Sergeev also used his visit to underscore a topic the Japanese probably found more to their liking. He said that, as a result of planned Russian troop reductions, the number of forces Russia currently has deployed in the Far Eastern and Siberian Military Districts will be cut by some 20 percent. Sergeev apparently provided few details as to how the cuts will be implemented, but did say that over 500 units stationed in those two districts would undergo organizational reform, and that about 170 of them would be subjected to personnel cuts. Implementation of a military reform in 2001-2005 will “decrease the number of army groupings in the East and optimize their structure and composition,” he told reporters. Sergeev also said that the army has no plans to reduce its presence in Central Asia on the basis of what the Russian government says are security concerns related to “military instability caused by [Afghanistan’s] Taliban and others” (RIA, Itar-Tass, November 28; Reuters, November 29).

A fourth theme of Sergeev’s visit involved arms sales. Despite little past indication that the Japanese have been interested in purchasing Russian weaponry, Sergeev made it clear on the eve of his departure for Tokyo that Moscow hoped to establish a program of military-technical cooperation. Indeed, Sergeev also brought up possible Russian arms sales to North Korea as well. He told the Kyodo news agency in a written interview just prior to his departure for Tokyo that Moscow is also keen to expand its military-technical cooperation with Japan. He provided few details of what his country might have in mind. And General Leonid Ivashov, the hardline head of the Russian Defense Ministry’s department for international military cooperation, said while in Tokyo with Sergeev that the Russian Defense Minister will also travel sometime in the near future to Tehran–once again to promote Russian arms sales. The accent on arms dealings by both Sergeev and Ivashov may have reflected the twin facts that the Kremlin has apparently decided to pursue arms exports with renewed vigor, and that the Defense Ministry has for the first time been given at least nominal oversight of Russian efforts in this area of potentially lucrative business (AFP, November 28; Russia TV, strana.ru, November 27; Reuters, November 28).

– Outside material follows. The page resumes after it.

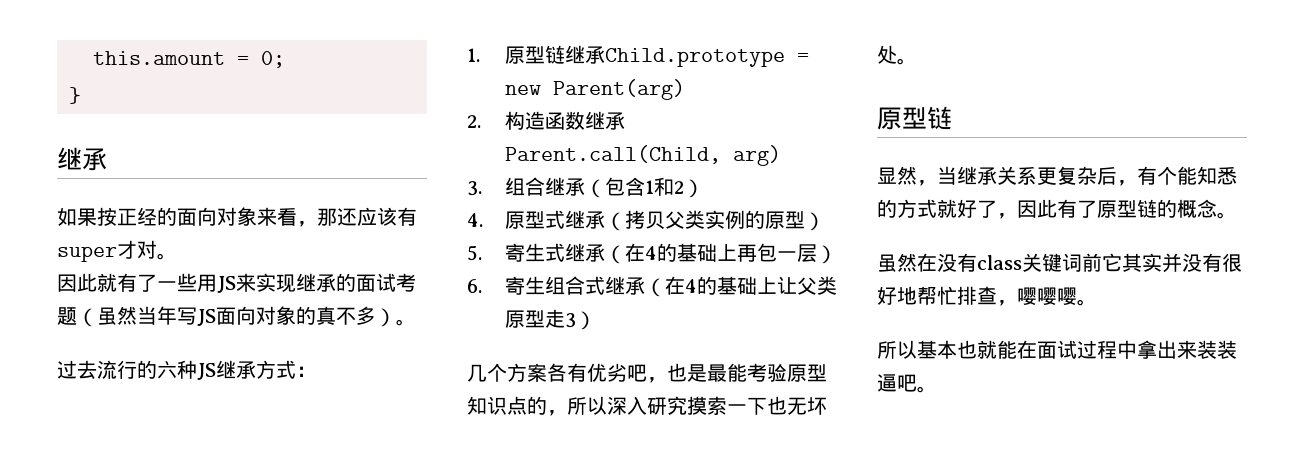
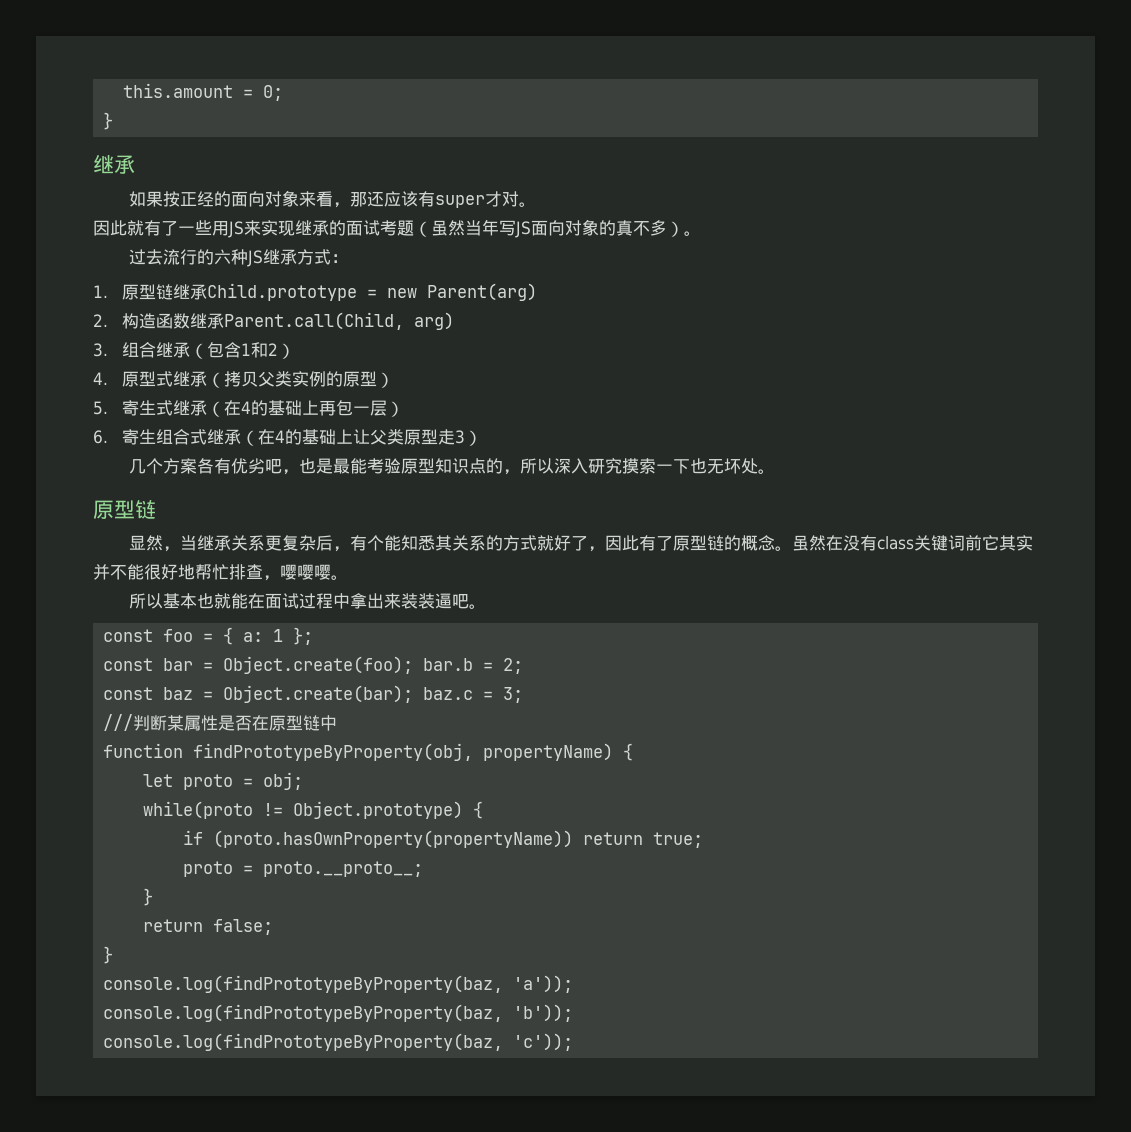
(1237, 175) none -> [434,535,486,551] 其关系
(1237, 215) // -> (792, 548) none
[1182,253,1222,272] 没有 -> [110,564,144,580] 不能
(937, 389) none -> [102,627,313,645] [102,656,523,674] [102,685,523,703] [102,714,337,731] [102,743,633,761] [142,772,303,790] [142,801,483,819] [182,830,703,848] [182,861,423,877] [142,888,153,906] [142,919,273,935] [102,946,113,964] [102,975,573,993] [102,1004,573,1022] [102,1033,573,1051] // const foo = { a: 1 }; // const bar = Object.create(foo); bar.b = 2; // const baz = Object.create(bar); baz.c = 3; // ///判断某属性是否在原型链中 // function findPrototypeByProperty(obj, propertyName) { // let proto = obj; // while(proto != Object.prototype) { // if (proto.hasOwnProperty(propertyName)) return true; // proto = proto.__proto__; // } // return false; // } // console.log(findPrototypeByProperty(baz, 'a')); // console.log(findPrototypeByProperty(baz, 'b')); // console.log(findPrototypeByProperty(baz, 'c'));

But, however successful Sergeev’s visit to Tokyo may have been, and however much it may have boosted military cooperation between the two countries, it appears not to have had an immediate impact on the issue which is key to continued friendly relations between the two countries: negotiations over a peace treaty and parallel talks aimed at resolving the longstanding Kuril Islands territorial dispute. That, at least, was suggested by the Russian Foreign Ministry’s announcement yesterday–while Sergeev was still in Tokyo–that Japanese Prime Minister Yoshiro Mori’s visit to Moscow for summit talks with Vladimir Putin will not take place this year, but sometime in the first quarter of 2001. The Japanese had pushed hard for another summit meeting this year in hopes that the two countries could meet an earlier arranged deadline for signing the peace treaty. A Japanese delegation did travel to Moscow this week, however, for talks on the islands dispute that could at least pave the way for a visit to Russia by Japanese Foreign Minister Yohei Kono next month (AFP, November 28; Reuters, November 29).